One ongoing mystery was solved today, at least as an initial test case. How would the pristine, groomed railroad and its ballast survive its first rain storm? I thought we would have a month or more without any wet stuff coming down, during which I could continue to live in my dreamland where the outdoors behaves like the indoors, albeit without a roof and occasional wild and domestic animals scurrying through. Two nights ago a skunk bumbled across the main line toward the fence after setting off the motion-detector flood lights. In any case, today was Judgment Day, as I later told Linda as we stood on the balcony overlooking the layout. According to a lady we saw later this evening, it had rained, and even hailed, for about five minutes, as some scattered showers moved through due to a late-season Pacific storm. Very rare in June. So we got a chance to see how the railroad would react.

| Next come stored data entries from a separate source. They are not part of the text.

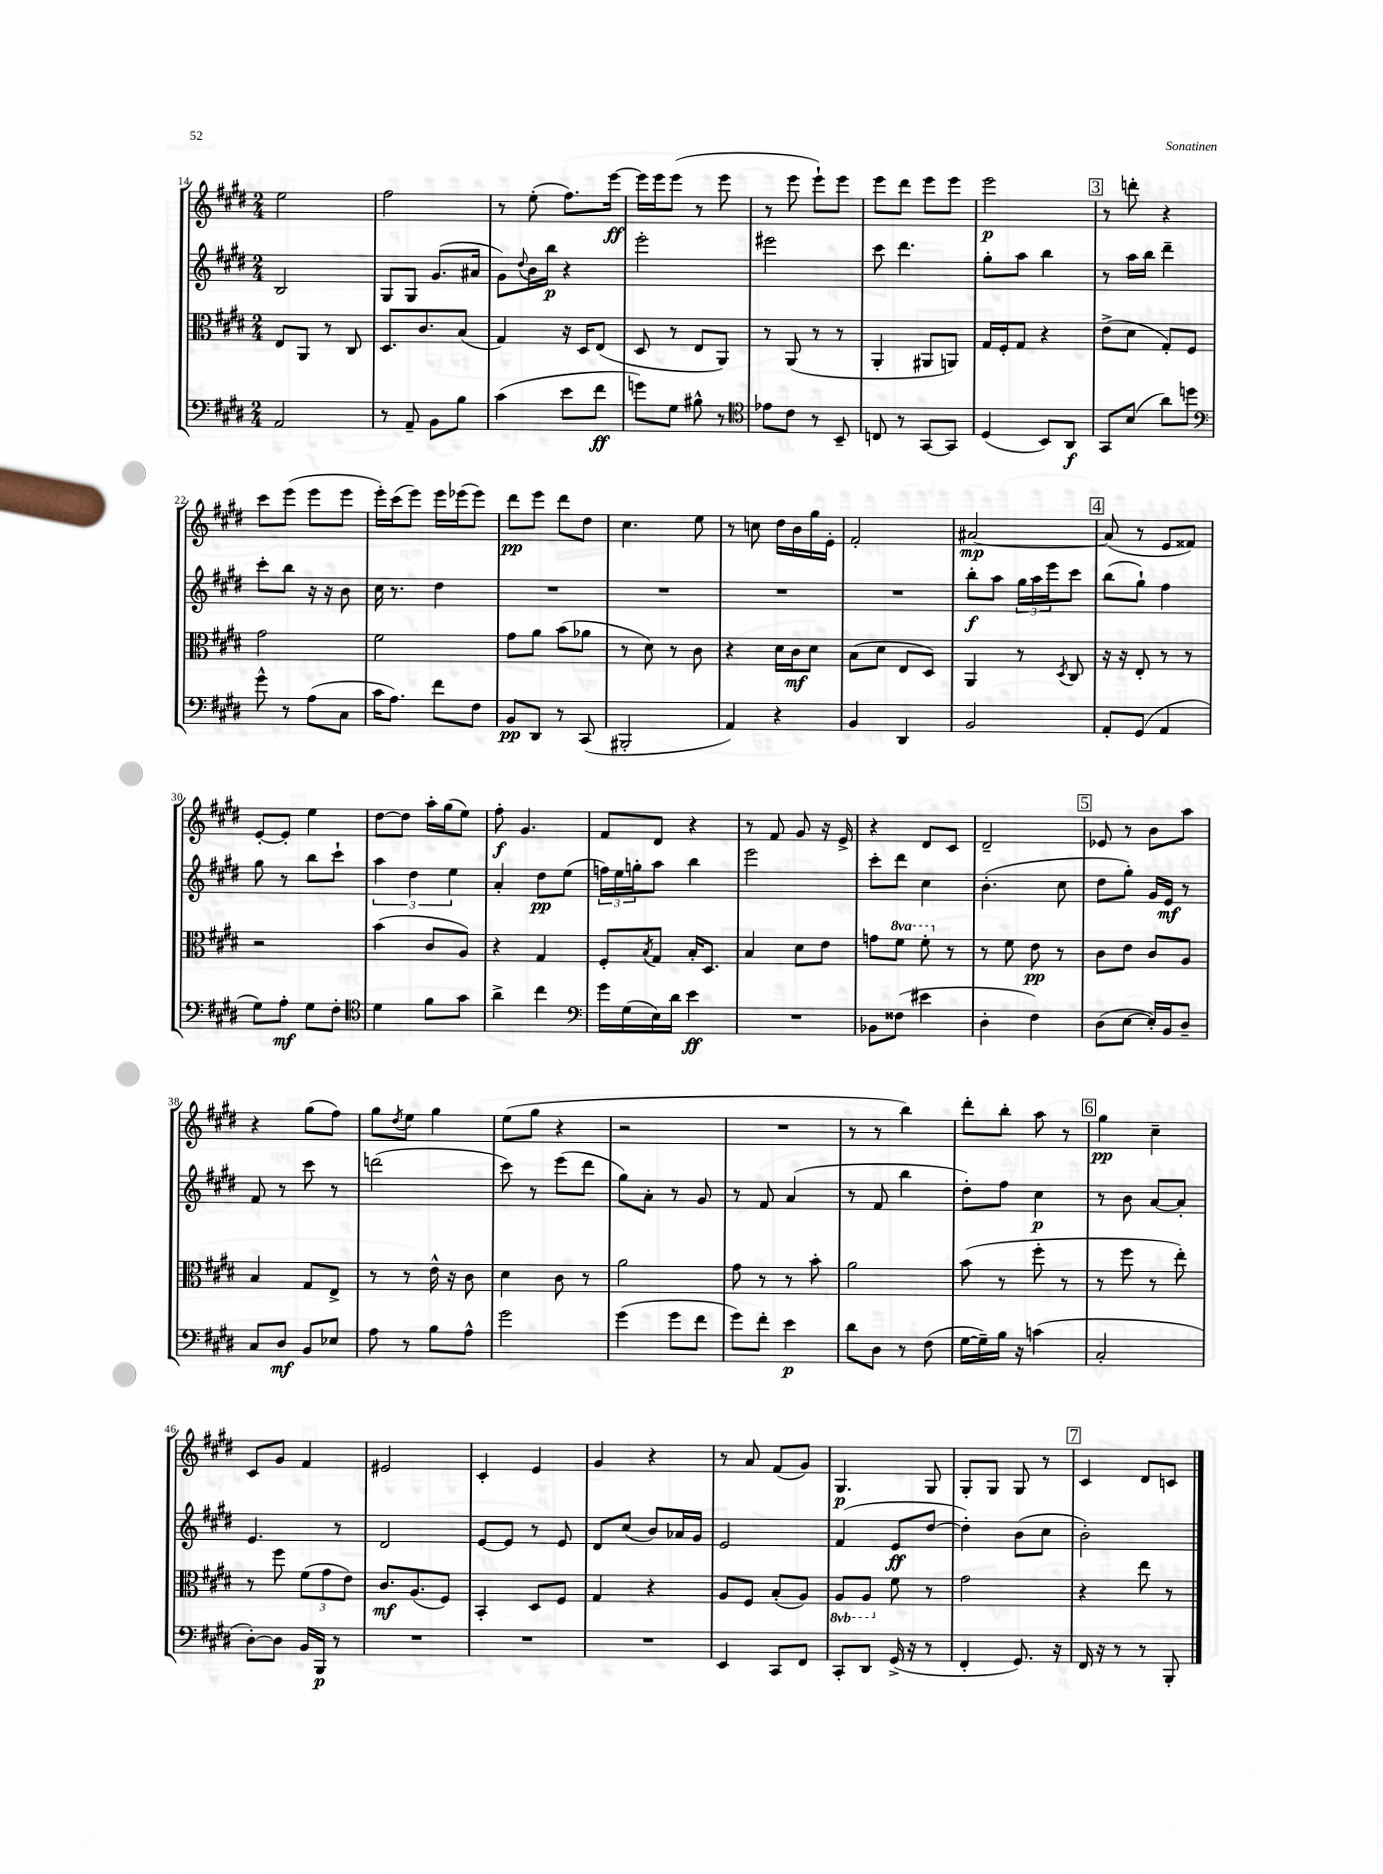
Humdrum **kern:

**kern	**kern	**kern	**kern
*staff4	*staff3	*staff2	*staff1
*clefF4	*clefC3	*clefG2	*clefG2
*k[f#c#g#d#]	*k[f#c#g#d#]	*k[f#c#g#d#]	*k[f#c#g#d#]
*M2/4	*M2/4	*M2/4	*M2/4
2AA	8E	2B	2ee
.	8AA	.	.
.	8r	.	.
.	8C#	.	.
=	=	=	=
8r	8.D#	8G#	2ff#
8AA~	.	8G#	.
.	8.c#	.	.
8BB	.	(8.g#	.
8B	(8B	.	.
.	.	16a#	.
=	=	=	=
(4c#	4G#)	8g#)	8r
.	.	8qqdd#	.
.	.	16b	(8ee'
.	.	16bb	.
8e	16r	4r	8.ff#)
.	16D#	.	.
8f#	(8E	.	.
.	.	.	[16eee
=	=	=	=
8g)	8D#	2eee'	16eee]
.	.	.	16eee
8G#	8r	.	(8eee
8B#^^	8E	.	8r
8r	8AA)	.	8eee
=	=	=	=
*clefC4	*	*	*
8e-	8r	2eee#	8r
8c#	(8AA	.	8eee
8r	8r	.	8eee`)
8BB~	8r	.	8eee
=	=	=	=
8C	4AA'	8ccc#	8eee
8r	.	4.ddd#	8ddd#
[8GG#	8AA#	.	8eee
8GG#]	8AA)	.	8eee
=	=	=	=
(4D#	16G#	8gg#'	2eee
.	16F#'	.	.
.	8G#	8aa	.
8BB)	4r	4bb	.
8AA	.	.	.
=	=	=	=
8GG#	(8e^	8r	8r
(8B	8d#	16aa	8ddd'
.	.	16bb	.
8a)	8G#')	4ddd#~	4r
8dd	8F#	.	.
=	=	=	=
*clefF4	*	*	*
8g#^^	2g#	8ccc#'	8ccc#
8r	.	8bb	(8eee
(8A	.	16r	8eee
.	.	16r	.
8C#	.	8b	8eee
=	=	=	=
16c#	2f#	16cc#	16eee')
8.A)	.	8.r	(16ccc#
.	.	.	8eee)
8f#	.	4dd#	16eee
.	.	.	(16eee-
8F#	.	.	8eee-)
=	=	=	=
8BB	8g#	2r	8ddd#
8DD#	8a	.	8eee
8r	(8b	.	8ddd#
(8CC#	8a-	.	8dd#
=	=	=	=
2BBB#'	8r	2r	4.cc#
.	8d#)	.	.
.	8r	.	.
.	8c#	.	8ee
=	=	=	=
4AA)	4r	2r	8r
.	.	.	8cc
4r	16d#	.	16dd#
.	16c#	.	16b
.	8d#	.	16gg#
.	.	.	16e'
=	=	=	=
4BB	(8B	2r	2f#'
.	8d#	.	.
4DD#	8E	.	.
.	8D#)	.	.
=	=	=	=
2BB	4AA	8bb'	[2a#
.	.	8aa	.
.	8r	24gg#	.
.	.	24aa	.
.	.	24eee	.
.	8qD#	.	.
.	8C#	8ccc#	.
=	=	=	=
8AA'	16r	(8bb	(8a#]
.	16r	.	.
(8GG#	8E'	8gg#`)	8r
4AA	8r	4ff#	8e
.	8r	.	8f##)
=	=	=	=
8G#)	2r	8gg#	[8e'
8A'	.	8r	8e']
8G#	.	8bb	4ee
8F#'	.	8ccc#`	.
=	=	=	=
*clefC4	*	*	*
4d#	(4b	6aa	[8dd#
.	.	.	8dd#]
.	.	6dd#	.
8f#	8c#	.	16aa'
.	.	.	(16gg#
.	.	6ee	.
8g#	8A)	.	8ee)
=	=	=	=
4a^	4r	4a'	8ff#'
.	.	.	4.g#
4cc#	4G#	8dd#	.
.	.	(8ee	.
=	=	=	=
*clefF4	*	*	*
16g#	8F#'	24ff)	8f#
.	.	24ee	.
(16G#	.	.	.
.	.	24gg'	.
.	8qB	.	.
16E)	8G#	8aa	8d#
16d#	.	.	.
4e	16B'	4bb	4r
.	8.D#	.	.
=	=	=	=
2r	4B	2eee	8r
.	.	.	8f#
.	8d#	.	8g#
.	8e	.	16r
.	.	.	16e^
=	=	=	=
8BB-	8g	8ccc#'	4r
(8F##	8ff#	8ddd#	.
4e#	8ff#'	4cc#	8d#
.	8r	.	8c#
=	=	=	=
4D#'	8r	(4.b'	2d#~
.	8f#	.	.
4F#)	8e	.	.
.	8r	8cc#	.
=	=	=	=
(8D#	8c#	8dd#	8e-
[8E	8e	8gg#')	8r
16E'])	8c#	16g#	8b
16BB	.	16e	.
8D#~	8A	8r	8aa
=	=	=	=
8C#	4B	8f#	4r
8D#	.	8r	.
8BB	8G#	8ccc#	(8gg#
8E-	8E^	8r	8ff#)
=	=	=	=
8A	8r	(2ddd	8gg#
.	.	.	8qdd#
8r	8r	.	8ee
8B	16e^^	.	4gg#
.	16r	.	.
8A^^	8c#	.	.
=	=	=	=
2g#	4d#	8ccc#)	(8ee
.	.	8r	8gg#
.	8c#	(8eee	4r
.	8r	8ddd#	.
=	=	=	=
(4g#	2a	8gg#)	2r
.	.	8a'	.
8g#	.	8r	.
8f#	.	8g#	.
=	=	=	=
8g#)	8g#	8r	2r
8f#'	8r	8f#	.
4e	8r	(4a	.
.	8b'	.	.
=	=	=	=
8d#	2a	8r	8r
8D#	.	8f#	8r
8r	.	4bb	4bb)
(8F#	.	.	.
=	=	=	=
[16G#	(8b	8dd#')	8ddd#'
16G#~])	.	.	.
16B	8r	8ff#	8bb'
16r	.	.	.
(4c	8ff#'	4cc#	8aa
.	8r	.	8r
=	=	=	=
2C#'	8r	8r	4gg#
.	8ff#	8b	.
.	8r	[8a	4cc#~
.	8ee')	8a']	.
=	=	=	=
[8D#')	8r	4.e	8c#
8D#]	8ff#	.	8g#
16BB	(12f#	.	4f#
16BBB	.	.	.
.	12g#	.	.
8r	.	8r	.
.	12e)	.	.
=	=	=	=
2r	8.c#	2d#	2e#
.	(8.A	.	.
.	8F#)	.	.
=	=	=	=
2r	4BB'	[8e	4c#'
.	.	8e]	.
.	8D#	8r	4e
.	8F#	8e	.
=	=	=	=
2r	4G#	8d#	4g#
.	.	(8cc#	.
.	4r	8b)	4r
.	.	16a-	.
.	.	16g#	.
=	=	=	=
4EE	8A	2e	8r
.	8F#	.	8a
8CC#	(8B'	.	(8f#
8FF#	8A)	.	8g#)
=	=	=	=
8CC#'	8AA	(4f#	4.G#
8DD#	8AA	.	.
(16GG#^	8f#	8e	.
16r	.	.	.
8r	8r	[8dd#	8G#
=	=	=	=
4FF#'	2g#	4dd#'])	8G#'
.	.	.	8G#
8.GG#)	.	(8b	8G#
.	.	8cc#	8r
16r	.	.	.
=	=	=	=
16FF#	4r	2b')	4c#
16r	.	.	.
8r	.	.	.
8r	8ee	.	8d#
8BBB'	8r	.	8c
==	==	==	==
*-	*-	*-	*-
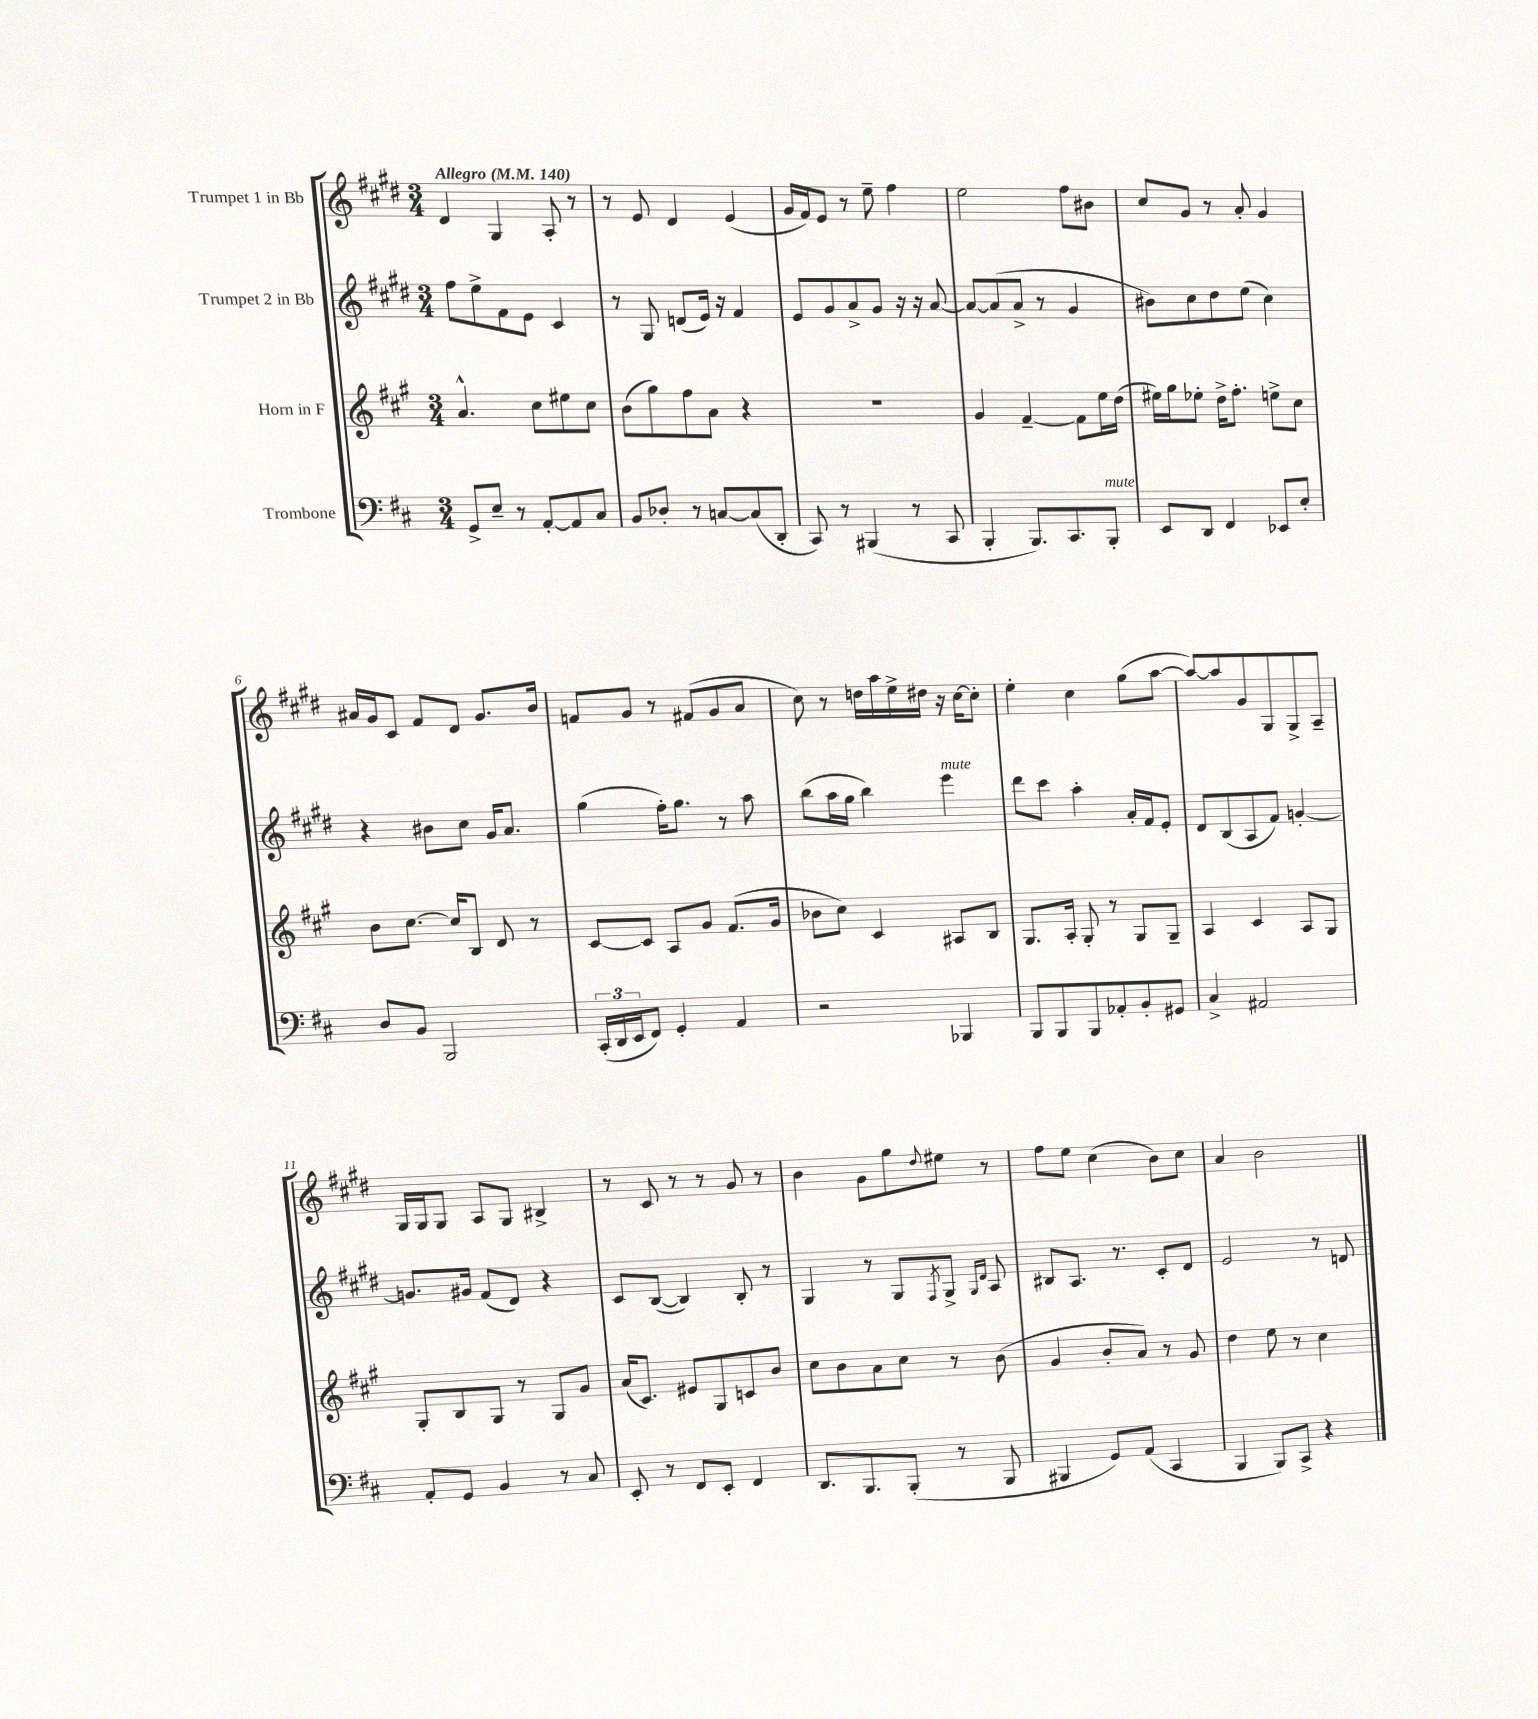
<<
\new StaffGroup <<
\new Staff = "s0" \with { instrumentName = "Trumpet 1 in Bb" } {
    \clef treble \key e \major \numericTimeSignature \time 3/4 \tempo "Allegro" 4 = 140
    dis'4 gis4 a8-. r8 |
    r8 e'8 dis'4 e'4( |
    gis'16 fis'16) e'8 r8 e''8-- fis''4 |
    e''2 fis''8 bis'8 |
    cis''8 gis'8 r8 a'8-. gis'4 |
    ais'16 gis'16 cis'8 fis'8 dis'8 gis'8. b'16 |
    f'8 gis'8 r8 fis'8( gis'8 a'8 |
    cis''8) r8 d''16 a''16 e''16-> dis''16 r16 cis''16~ cis''8-. |
    e''4-. cis''4 gis''8( a''8~ |
    a''8~) a''8 gis'8 gis8 gis8-> a8-- |
    gis16 gis16 gis8 a8 gis8 bis4-> |
    r8 cis'8 r8 r8 gis'8 r8 |
    b'4 gis'8 gis''8 \appoggiatura { dis''8 } eis''8 r8 |
    fis''8 e''8 cis''4( b'8) cis''8 |
    a'4 b'2 \bar "|." |
}
\new Staff = "s1" \with { instrumentName = "Trumpet 2 in Bb" } {
    \clef treble \key e \major \numericTimeSignature \time 3/4
    fis''8 e''8-> fis'8 e'8 cis'4 |
    r8 gis8 d'8( e'16) r16 fis'4 |
    e'8 gis'8 a'8-> gis'8 r16 r16 a'8~ |
    a'8~ a'8( a'8-> r8 gis'4 |
    bis'8) cis''8 dis''8 e''8( cis''4) |
    r4 bis'8 cis''8 gis'16 a'8. |
    gis''4( fis''16-.) gis''8. r8 a''8 |
    b''8( a''16 gis''16 b''4) e'''4^\markup { \italic "mute" } |
    dis'''8 cis'''8 a''4-. a'16-. fis'16 e'8-. |
    dis'8 b8( a8 fis'8) g'4~-. |
    g'8. gis'16 fis'8( dis'8) r4 |
    cis'8 b8~( b4) b8-. r8 |
    gis4 r8 gis8 \acciaccatura { fis8 } gis8-> \grace { gis16 dis'16 } a8 |
    bis8 a8. r8. cis'8-. dis'8 |
    e'2 r8 d'8 \bar "|." |
}
\new Staff = "s2" \with { instrumentName = "Horn in F" } {
    \clef treble \key a \major \numericTimeSignature \time 3/4
    a'4.-^ cis''8 eis''8 cis''8 |
    b'8( gis''8) fis''8 a'8 r4 |
    R2. |
    gis'4 fis'4~-- fis'8 e''16 d''16( |
    eis''16) gis''16 ees''8-. d''16-> fis''8.-. e''8-> cis''8 |
    b'8 cis''8.~ cis''16 b8 d'8 r8 |
    cis'8~ cis'8 a8 gis'8 fis'8.( gis'16 |
    bes'8 cis''8) cis'4 ais8 b8 |
    gis8. a16-. gis8-. r8 gis8 gis8-- |
    a4 cis'4 a8 gis8 |
    gis8-. b8 gis8 r8 gis8 gis'8 |
    a'16( cis'8.) eis'8 gis8 c'8 b'8 |
    cis''8 b'8 a'8 cis''8 r8 b'8( |
    gis'4 b'8-. a'8) r8 gis'8 |
    d''4 e''8 r8 cis''4 \bar "|." |
}
\new Staff = "s3" \with { instrumentName = "Trombone" } {
    \clef bass \key d \major \numericTimeSignature \time 3/4
    g,8-> e8-- r8 a,8~-. a,8 cis8 |
    b,8 des8-. r8 c8~ c8( d,8-. |
    cis,8) r8 bis,,4( r8 cis,8 |
    b,,4-. b,,8.) cis,8. b,,8-.^\markup { \italic "mute" } |
    e,8 d,8 fis,4 ees,8 e8-. |
    d8 b,8 b,,2 |
    \tuplet 3/2 { cis,16-.( d,16 e,16 } fis,8) g,4-. a,4 |
    r2 bes,,4 |
    b,,8 b,,8 b,,8 aes,8-. b,8-. gis,8 |
    cis4-> ais,2 |
    a,8-. g,8 b,4 r8 cis8 |
    e,8-. r8 fis,8 e,8-. fis,4 |
    d,8. b,,8. b,,8-.( r8 b,,8 |
    bis,,4 g,8) a,8( cis,4 |
    b,,4 b,,8) cis,8-> r4 \bar "|." |
}
>>
>>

I had read a forum post (MyLargeScale.com) in which the author advised that rain on a garden railroad is not the "same" rain (I'm paraphrasing, probably poorly) that the typical outdoor environment expects to receive on a regular basis. The trains are still miniature in terms of scale, so the rain drops that actually strike the garden railroad are effectively much larger - perhaps 6-8 scale inches across. That's like having the impact of water balloons striking our homes and yards, since the particle size of our ballast is much smaller than that of prototype railroads. So the question remained in my head: How would the Ponderosa Lines react to veritable water balloons? At first, it looked like a mess, as I shook my head overlooking my hard labor for the past two months. Water had indeed splashed ballast particles up ONTO the rails themselves, which was perhaps the most annoying aspect. It also mildly pock-marked the roadbed and ballast beside and between the tracks, making it appear to have a rougher texture than how I laid it down. As I tested the track itself with my hands, it was clear that the railroad itself was still solidly embedded into the roadbed, so the rain hadn't actually dislodged the track. So, the most prominent concern was essentially how to clean the track. I took our trusted "Swiffer" tool, though the wet swiffer pad turned to mud pretty quickly. Finally, I took a dry swiffer pad, attached it to my 2-foot long level stick with a rubber band, and dragged that along the rails. Once satisfied that the bulk of the matter was now off the rails, I braved my LGB switcher with two gondola cars out ahead of it to hopefully "polish" the rails. This seemed to work ok, and the trackage is now somewhat back to normal. I don't know how the "track power" guys do it, as I can't imagine keeping the track clean enough to provide reliable power from the rails. But as Linda suggested, I might be too anal, striving too valiantly for the perfect track "interface" with my trains (even though the locos run on battery power). This latter notion is hard to refute.
So, we have a preview of our upcoming "Monsoon season," which Linda is convinced will be one of the wettest on record now that the railroad is partly installed. We then imagined how we look forward to seeing a White Pass passenger car floating down into the neighbors' yards and having to collect my trains when they finally make landfall. So, the railroad survived its first downpour. We'll see if I have to go further and build a Noah's Ark on rails to prepare for worse.